## GOAL A
List each line of the records that contains the string "sketch".
:: SELECTED TEXT
More determinism for `memberd/2`?

Question

Many systems provide a pure and efficient implementation of member/2. In particular, no choice point is left open for:

?- member(b,[a,b]).
   true.

whereas, a naive implementation of member/2 produces rather:

?- member(b,[a,b]).
   true
;  false.

which is certainly correct from a declarative viewpoint, but less efficient.

On the other hand, there are some technical problems with member/2. It permits redundant solutions, like in:

?- member(a,[a,a]).
   true
;  true.

memberd/2 solves this problem using if_/3 and (=)/3.

memberd(E, [X|Xs]) :-
   if_(E = X, true, memberd(E, Xs)).

?- memberd(a,[a,a]).
   true.

Unfortunately, this definition leaves choice points open again - producing ; false ("leftover choicepoints") in situations where member does not:

?- memberd(X,[a,b]).
   X = a
;  X = b
;  false.    % BAD - to be avoided!

?- member(X,[a,b]).
   X = a
;  X = b.

So my question: Is there a definition of memberd/2 that avoids the choice point as this one above?

A kind of unit test would be useful. Something like "Hey, guys, make it succeed". — dlask, Jun 19 '15 at 19:05
@dlask: There is only the toplevel that shows you what we want to succeed. Could use `setup_call_cleanup/3` but that is way more confusing. — false, Jun 19 '15 at 19:07
I mean, there are many different combinations of parameters and responses, it would be comfortable to have all those checks automated. By the way, is it possible to detect the choice points programmatically? — dlask, Jun 19 '15 at 19:12
Two related questions/remarks: 1) `member(a, [a,a])` succeeds twice, but this could be interpreted as "`a` is member of `[a,a]` twice"; can you explicitly provide in your question your preferred reading? and 2) `member(a, [a, b])` still gives `true; false`; is your idea that a succeeding exactly once is always to be preferred? — , Jun 23 '15 at 11:42
@Boris: Declarative reading is always a reading on ground terms only. A redundant solution thus has absolutely no meaning at all. This becomes maybe more evident if you have several occurences of that goal. Say: `member(a, [a,a]), member(a, [a,a])` the three extra answers have no declarative meaning whatsoever - it would not be the worst idea to use a `once/1` in this particular case. Note that `once/1` cannot be used for every ground goal, because of potential inconsistencies - think of `p:-freeze(_,false).` and the query `q`. — false, Jun 23 '15 at 11:47
@Boris: As for `true ; false` this is a performance issue **only**. There are other ways to attack this problem (like [`call_semidet/1`](http://stackoverflow.com/a/12942551/772868)) too. — false, Jun 23 '15 at 11:49

score 12 · Answer 1 · edited May 23 '17 at 12:15

12

First, we rename memberd to memberd_old for the sake of clarity.
::::
:: RECORD EXTRACTS
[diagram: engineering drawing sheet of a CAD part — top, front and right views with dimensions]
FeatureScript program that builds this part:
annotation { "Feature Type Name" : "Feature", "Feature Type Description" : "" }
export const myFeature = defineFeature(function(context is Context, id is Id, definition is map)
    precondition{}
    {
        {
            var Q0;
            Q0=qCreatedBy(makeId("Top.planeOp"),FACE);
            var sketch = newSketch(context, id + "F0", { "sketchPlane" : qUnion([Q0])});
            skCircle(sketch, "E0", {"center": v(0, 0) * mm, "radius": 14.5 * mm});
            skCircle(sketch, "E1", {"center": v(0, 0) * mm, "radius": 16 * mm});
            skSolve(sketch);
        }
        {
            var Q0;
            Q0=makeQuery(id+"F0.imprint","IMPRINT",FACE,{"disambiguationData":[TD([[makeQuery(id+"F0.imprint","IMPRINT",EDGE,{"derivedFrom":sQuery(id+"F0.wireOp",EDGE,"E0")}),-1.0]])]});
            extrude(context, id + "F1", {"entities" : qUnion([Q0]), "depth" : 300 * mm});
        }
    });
::::
:: RECORD EXTRACTS
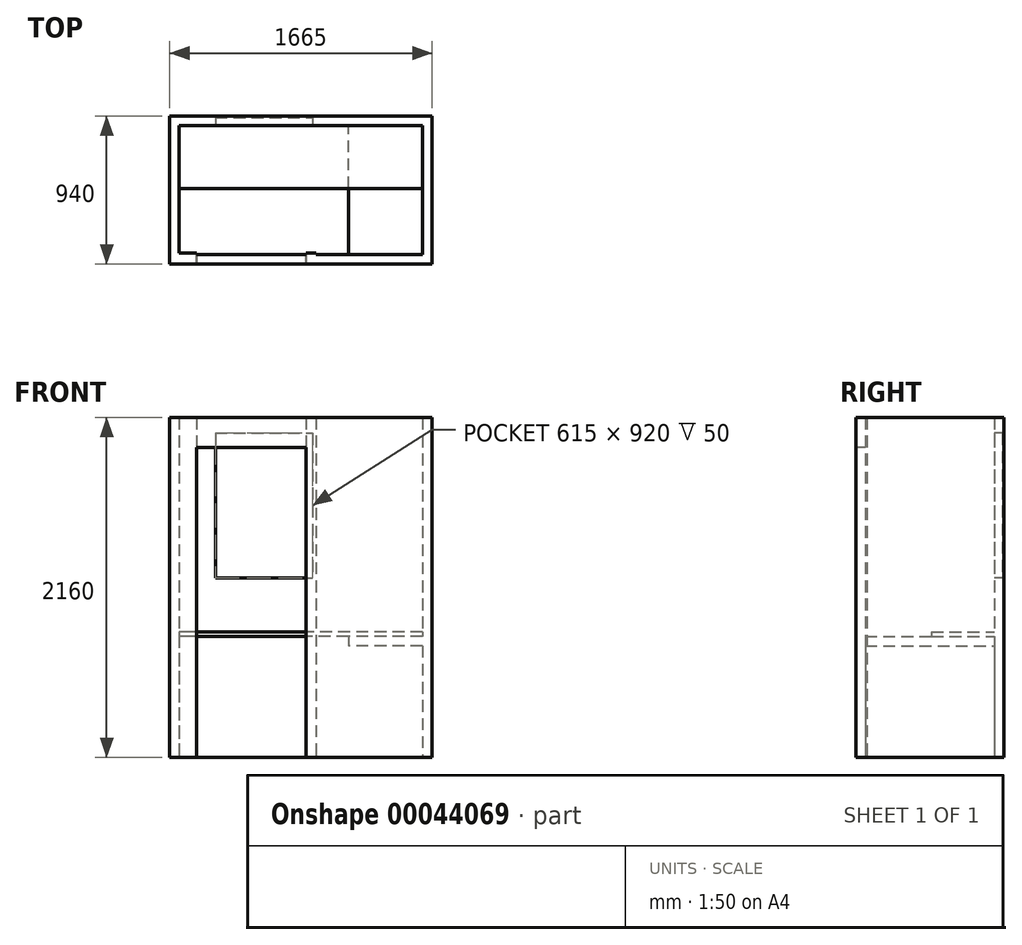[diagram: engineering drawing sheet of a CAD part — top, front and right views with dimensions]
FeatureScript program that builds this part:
::::
## GOAL B
Return the passage of the memberd/2 thread from "On the other" to "if_/3 and (=)/3.", copied word for word.

## FULL RESPONSE A
            var sketch = newSketch(context, id + "F0", { "sketchPlane" : qUnion([Q0])});
            skCircle(sketch, "E0", {"center": v(0, 0) * mm, "radius": 14.5 * mm});
            skCircle(sketch, "E1", {"center": v(0, 0) * mm, "radius": 16 * mm});
            skSolve(sketch);

## FULL RESPONSE B
On the other hand, there are some technical problems with member/2. It permits redundant solutions, like in:

?- member(a,[a,a]).
   true
;  true.

memberd/2 solves this problem using if_/3 and (=)/3.